Lechner's blue church
The stone Bratislava castle was built in the 10th Century and is guarded by a statue of a horse ridden by the Great Moravia King Svätopluk. After getting my picture by the equestrian statue, a USAC leader of Austro-Hungarian descent told me I chose the worst statue for a photo. He explained that many Europeans will continue to dislike people from other nationalities who started a war or committed injustices against their native country; albeit hundreds of years ago.
“Why do you like Japan? They bombed you,” he prodded.
“We bombed them back, and I wasn’t around then. We’re economically tied together…,” I started to explain my lack of personal involvement and our current ties. He continued that it’s not like that here and I appreciated the inside history lesson on grudges.
We also stopped at a statue depicting the first president of Czechoslovakia, Tomas Garrigue Masaryk. Masaryk took office in 1918 and the Czech and Slovak Federal Republic continued until its 1992 split into the Czech Republic and Slovakia.
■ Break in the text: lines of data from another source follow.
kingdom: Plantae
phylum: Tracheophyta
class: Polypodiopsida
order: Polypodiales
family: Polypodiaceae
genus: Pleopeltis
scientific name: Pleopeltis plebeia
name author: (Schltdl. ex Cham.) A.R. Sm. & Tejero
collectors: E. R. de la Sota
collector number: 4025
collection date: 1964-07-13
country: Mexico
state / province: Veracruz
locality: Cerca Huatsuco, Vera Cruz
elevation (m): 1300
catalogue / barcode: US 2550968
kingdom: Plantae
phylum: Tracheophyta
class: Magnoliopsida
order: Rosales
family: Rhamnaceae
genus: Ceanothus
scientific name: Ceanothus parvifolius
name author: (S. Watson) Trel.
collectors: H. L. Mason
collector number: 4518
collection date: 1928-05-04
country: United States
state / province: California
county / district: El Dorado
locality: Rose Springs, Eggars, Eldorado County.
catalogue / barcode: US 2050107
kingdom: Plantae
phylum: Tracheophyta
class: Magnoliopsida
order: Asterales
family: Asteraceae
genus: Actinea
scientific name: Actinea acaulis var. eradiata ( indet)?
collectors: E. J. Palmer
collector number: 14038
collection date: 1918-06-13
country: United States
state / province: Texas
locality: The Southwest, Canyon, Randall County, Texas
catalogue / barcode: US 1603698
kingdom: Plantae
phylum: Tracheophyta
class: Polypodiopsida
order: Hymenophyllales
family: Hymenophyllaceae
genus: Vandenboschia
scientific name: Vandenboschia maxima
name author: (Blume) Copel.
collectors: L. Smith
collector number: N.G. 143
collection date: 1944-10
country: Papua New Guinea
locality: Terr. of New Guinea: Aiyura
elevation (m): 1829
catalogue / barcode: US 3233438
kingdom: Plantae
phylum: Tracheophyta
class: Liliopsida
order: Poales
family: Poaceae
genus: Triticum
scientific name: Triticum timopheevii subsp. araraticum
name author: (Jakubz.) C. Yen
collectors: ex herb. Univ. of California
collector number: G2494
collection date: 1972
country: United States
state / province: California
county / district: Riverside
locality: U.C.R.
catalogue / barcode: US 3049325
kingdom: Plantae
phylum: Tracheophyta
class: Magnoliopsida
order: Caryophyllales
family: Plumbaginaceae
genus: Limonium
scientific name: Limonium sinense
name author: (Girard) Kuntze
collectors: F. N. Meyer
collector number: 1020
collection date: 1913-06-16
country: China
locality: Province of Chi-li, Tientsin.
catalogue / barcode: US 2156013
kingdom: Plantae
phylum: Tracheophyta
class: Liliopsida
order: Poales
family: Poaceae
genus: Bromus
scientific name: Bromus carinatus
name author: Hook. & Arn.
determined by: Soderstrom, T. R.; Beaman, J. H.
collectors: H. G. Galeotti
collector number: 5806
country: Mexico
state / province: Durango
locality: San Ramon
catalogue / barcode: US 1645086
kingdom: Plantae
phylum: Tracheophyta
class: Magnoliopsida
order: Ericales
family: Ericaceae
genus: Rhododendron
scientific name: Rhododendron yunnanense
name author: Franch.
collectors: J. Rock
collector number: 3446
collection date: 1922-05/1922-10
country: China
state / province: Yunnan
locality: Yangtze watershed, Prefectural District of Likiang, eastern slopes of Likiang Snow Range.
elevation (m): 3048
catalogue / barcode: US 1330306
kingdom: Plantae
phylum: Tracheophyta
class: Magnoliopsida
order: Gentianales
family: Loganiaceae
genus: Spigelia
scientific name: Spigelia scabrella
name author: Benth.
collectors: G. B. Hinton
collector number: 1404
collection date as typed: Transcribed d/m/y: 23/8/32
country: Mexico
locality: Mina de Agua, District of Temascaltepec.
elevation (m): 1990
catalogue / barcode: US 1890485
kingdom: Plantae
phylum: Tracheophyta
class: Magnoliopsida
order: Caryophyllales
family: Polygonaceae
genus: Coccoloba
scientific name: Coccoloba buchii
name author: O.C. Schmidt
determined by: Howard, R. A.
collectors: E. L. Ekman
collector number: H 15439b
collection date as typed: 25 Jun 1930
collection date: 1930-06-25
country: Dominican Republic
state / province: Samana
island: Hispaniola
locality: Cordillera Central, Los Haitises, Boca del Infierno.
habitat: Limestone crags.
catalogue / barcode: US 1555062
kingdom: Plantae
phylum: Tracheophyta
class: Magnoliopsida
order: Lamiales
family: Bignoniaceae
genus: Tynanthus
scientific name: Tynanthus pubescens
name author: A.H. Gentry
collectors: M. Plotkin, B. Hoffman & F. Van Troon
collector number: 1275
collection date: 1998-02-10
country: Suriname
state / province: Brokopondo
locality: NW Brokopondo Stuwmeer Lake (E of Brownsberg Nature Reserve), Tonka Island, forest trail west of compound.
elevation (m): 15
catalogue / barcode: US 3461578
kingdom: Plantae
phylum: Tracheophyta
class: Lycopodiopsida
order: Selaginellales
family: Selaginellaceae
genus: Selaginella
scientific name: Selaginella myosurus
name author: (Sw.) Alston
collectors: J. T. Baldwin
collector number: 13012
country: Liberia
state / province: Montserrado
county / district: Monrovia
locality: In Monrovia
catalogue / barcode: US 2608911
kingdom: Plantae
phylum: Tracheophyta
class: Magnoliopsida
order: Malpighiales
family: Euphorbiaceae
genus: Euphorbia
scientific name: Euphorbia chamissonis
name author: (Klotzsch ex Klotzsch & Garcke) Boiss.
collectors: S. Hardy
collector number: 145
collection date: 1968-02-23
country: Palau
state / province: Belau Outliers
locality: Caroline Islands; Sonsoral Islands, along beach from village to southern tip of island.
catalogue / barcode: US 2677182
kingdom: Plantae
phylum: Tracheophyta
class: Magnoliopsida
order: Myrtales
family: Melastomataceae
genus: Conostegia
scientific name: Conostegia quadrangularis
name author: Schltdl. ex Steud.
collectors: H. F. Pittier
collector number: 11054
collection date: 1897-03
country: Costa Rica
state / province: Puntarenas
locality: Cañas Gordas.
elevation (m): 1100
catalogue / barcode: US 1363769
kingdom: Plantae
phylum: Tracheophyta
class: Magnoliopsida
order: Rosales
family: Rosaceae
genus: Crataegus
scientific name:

The monument to the Czechoslovakia Holocaust victims was moving. After walking around town, we dined at a local restaurant that served us veal cutlets for lunch. Before leaving Bratislava, we took in one more castle just outside Bratislava’s largest city.
Devin Castle has lovely views of where the Danube and Moravia Rivers meet. You have to hike a bit on a paved path and, as usual, with each bus stop the girls made a beeline for the restrooms. How far are the bathrooms? (Asking for the “toilet” is generally guaranteed to an intelligible response in Europe, but our USAC leaders understand American English.) “ Just a minute this way,” our USAC leader pointed out. We ran to what we thought was bathroom; apparently its chapel-like appearance didn’t slow us down. “No, no—just a minute this way,” he said.
the group in Slovakia
“One minute at your pace, or…” I ventured, having heard the minute or two comment before, when it actually takes 5-10 minutes to get there.
“Your pace; you’re losing,” he told me. The group and I laughed and a couple of us started running. A bathroom line of 25-30 girls is not fun to wait in; especially if you drink water like a fish. Not that I would know what that is like.
We took a group picture there to conclude the trip. Some USAC students also showed off their vocal skills by singing America’s National Anthem into the ancient well. The acoustics were nice, but I really thought they should be singing Slovakia’s National Anthem. As much as we try to fit in, our loud voices, eye contact, and our shorts and tennis shoes always seem to peg us as American tourists, the U.S. National Anthem wasn’t helping that plight.
Overall, the quick, 5-day field study was an excellent experience and I especially enjoyed learning about the history and culture of the Czech Republic, Austria, Hungary, and Slovakia. It’s amazing how many buildings were constructed before our nation’s birth and are still standing through the test of time.
*Kelsey Morfitt, of North Liberty, Iowa, is a UI graduate student pursuing her M.S. in Urban and Regional Planning. She is currently studying abroad on the USAC program in Prague, Czech Republic.